Une boisson simple, une routine qui s’adapte au gré des saisons.

Ingrédients 

• 1 cuillère à café de dés de gingembre frais ou un sachet de tisane
(ou 1 à 2 morceaux de gingembre déshydraté, idéal pour une préparation à froid)
• 3 à 4 rondelles de citron
• 500 ml d’eau
• 1 cuillère à café de miel.

Préparation 

• Porter l’eau à ébullition.
• Ajouter le gingembre et le citron.
• Laisser infuser 10 minutes.
• Filtrer si nécessaire.
• Ajouter le miel lorsque la boisson est tiède.

Deux façons de la savourer 

Chaude, en tisane
→ idéale pour soutenir la digestion et réchauffer le corps.

Froide, en carafe l’été
→ rafraîchissante, avec la possibilité d’ajouter quelques feuilles de menthe fraîche.

À boire dans la journée.

Ingrédients 

  • 250 g de gingembre frais
  • 500 ml d’eau
  • 250 g de sucre (blanc ou blond, selon votre goût pour une meilleure conservation)
  • (facultatif) un peu de sucre pour l’enrobage final

Préparation 

  1. Éplucher le gingembre à l’aide d’une petite cuillère.
  2. Couper le en fines tranches ou en petits dés réguliers.
  3. Déposer les petits morceaux dans une casserole, couvre d’eau froide.
  4. Porter à ébullition, puis laisser frémir 10 minutes.
  5. Égoutter.
    → Cette étape permet d’adoucir la saveur.
  6. Remettre le gingembre dans la casserole avec 500 ml d’eau propre et le sucre.
  7. Porter à frémissement doux et laisse cuire 45 minutes à 1 heure, jusqu’à ce que le gingembre devienne translucide et que le sirop épaississe.
  8. Égoutter les morceaux en conservant le sirop (délicieux dans une tisane).
  9. Laisser refroidir et sécher les morceaux sur une grille.
  10. (Facultatif) Rouler le gingembre dans un peu de sucre pour une texture plus gourmande.

Conservation 

Cette préparation se conserve plusieurs semaines maximum un mois :

  • Dans un bocal en verre hermétique, à l’abri de l’humidité.
  • Inscrire la date du jour sur une étiquette.
  • Attention : ne pas consommer s’il dégage une odeur fermentée, des traces de moisissures ou s’il est anormalement collant.

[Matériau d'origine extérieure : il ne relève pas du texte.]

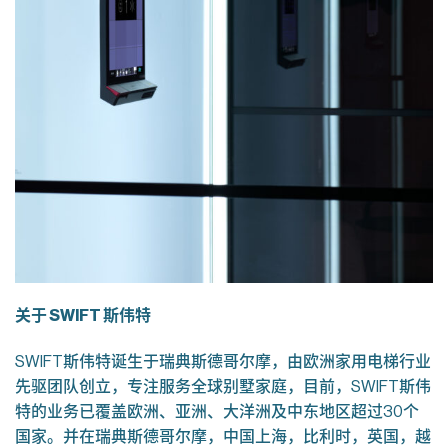
关于
SWIFT 斯伟特
SWIFT斯伟特诞生于瑞典斯德哥尔摩，由欧洲家用电梯行业
先驱团队创立，专注服务全球别墅家庭，目前，SWIFT斯伟
特的业务已覆盖欧洲、亚洲、大洋洲及中东地区超过30个
国家。并在瑞典斯德哥尔摩，中国上海，比利时，英国，越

À déguster tel quel, dans les desserts, ou comme petite douceur après un repas.

S’il vous reste un morceau. Il est possible de le cultiver chez soi, dans l’amour et la bonne humeur. Mais avant cela il y a quelques précautions à prendre.

  • Prendre un gingembre frais, bio, non traité.
  • Il doit être ferme, avec des petits bourgeons (appelés « yeux »).

Étape 1 – La préparation aux petits oignons

  • Couper un morceau comportant au moins un œil.
  • Le laisser sécher à l’air libre 24 heures pour cicatriser la coupe.

Étape 2 – La mise en pot

  • Choisir un pot large et peu profond, avec un trou de drainage.
  • Le remplir d’un terreau léger, riche, bien drainé.
  • Déposer le morceau de gingembre horizontalement, yeux vers le haut.
  • Recouvrir légèrement de terre (2 à 3 cm).

Étape 3 – L’arrosage

  • Arroser modérément : la terre reste humide, jamais détrempée.
  • Placer le pot dans un endroit lumineux et chaud, sans soleil direct.

Patience ça pousse, les premières pousses apparaissent après 2 à 4 semaines.

❀ Le gingembre rappelle que le feu juste, en toute chose, éclaire sans brûler.